Course information

Historical development of ship stability theory. Moseley s concept of dynamic stability. Overview of ship dynamic stability problems. Interface with classical nonlinear dynamical systems’ stability theory. General stability analysis of equilibrium positions and of periodic responses. Coexistence of responses. Modeling the effect of wind on a ship (steady and gusty). The basic equation of ship roll motion for beam seas. The classical Froude approach with the analog of the rotational oscillator. Solution of the linear problem, qualitative and quantitative effect of non-linear terms, permanent and transient behavior, effect of ship loading bias on dynamic stability. Stability consideration for large heel angles. Nonlinear resonance and hysteretic effects. Predictions of roll motions through numerical simulation and approximate analytical solutions based on perturbation theory. Instabilities due to time-varying righting-arm in longitudinal waves. The phenomenon of parametric instability, types and design features of ships where it occurs. Development of a simplified mathematical model and analytical determination of the principal region of parametric instability. Effect of damping and motion coupling. Design criteria. Conditions for ""pure loss of stability"" in following waves. Other instability phenomena and description of the IMO guidelines to avoid dangerous situations.

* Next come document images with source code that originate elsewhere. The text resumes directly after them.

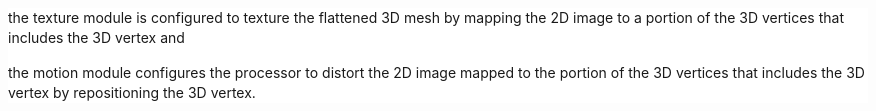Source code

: the texture module is configured to texture the flattened 3D mesh by mapping the 2D image to a portion of the 3D vertices that includes the 3D vertex and

the motion module configures the processor to distort the 2D image mapped to the portion of the 3D vertices that includes the 3D vertex by repositioning the 3D vertex.

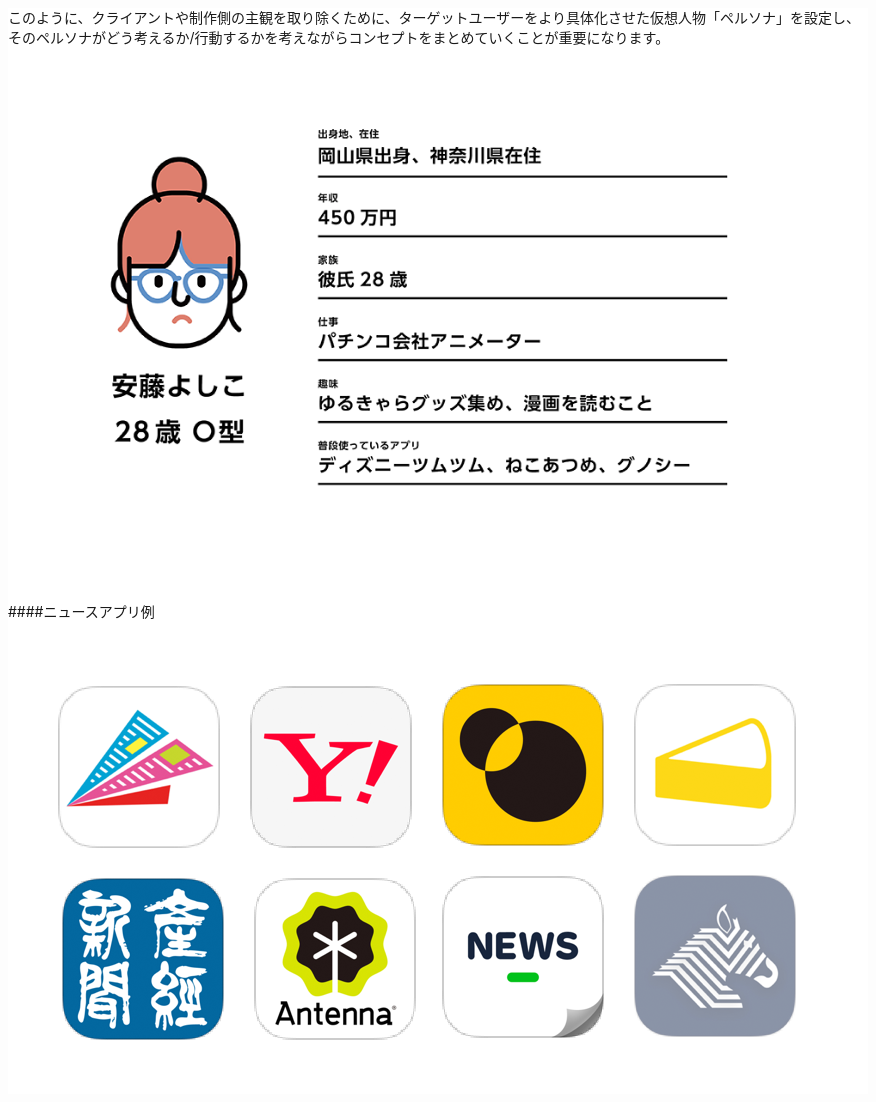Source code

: このように、クライアントや制作側の主観を取り除くために、ターゲットユーザーをより具体化させた仮想人物「ペルソナ」を設定し、そのペルソナがどう考えるか/行動するかを考えながらコンセプトをまとめていくことが重要になります。


!["persona"](img/persona.png "persona.png")

<br>

####ニュースアプリ例

!["app"](img/app.png "app.png")
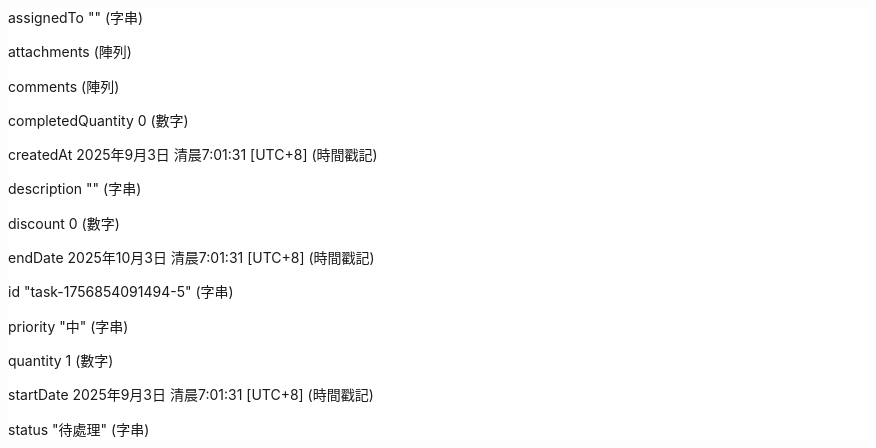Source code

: 
assignedTo
""
(字串)



attachments
(陣列)



comments
(陣列)


completedQuantity
0
(數字)


createdAt
2025年9月3日 清晨7:01:31 [UTC+8]
(時間戳記)


description
""
(字串)


discount
0
(數字)


endDate
2025年10月3日 清晨7:01:31 [UTC+8]
(時間戳記)


id
"task-1756854091494-5"
(字串)


priority
"中"
(字串)


quantity
1
(數字)


startDate
2025年9月3日 清晨7:01:31 [UTC+8]
(時間戳記)


status
"待處理"
(字串)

The scientific background of the ""weather criterion"" of ship stability according to IMO. Review of other criteria in force and future trends. Basic concepts of probabilistic approach and application examples. Introduction to damage Stability, historical development, comparison of the deterministic and the probabilistic approach. Calculation of subdivision index according to Wendel’s theory. Current regulations, design aids, and modern developments.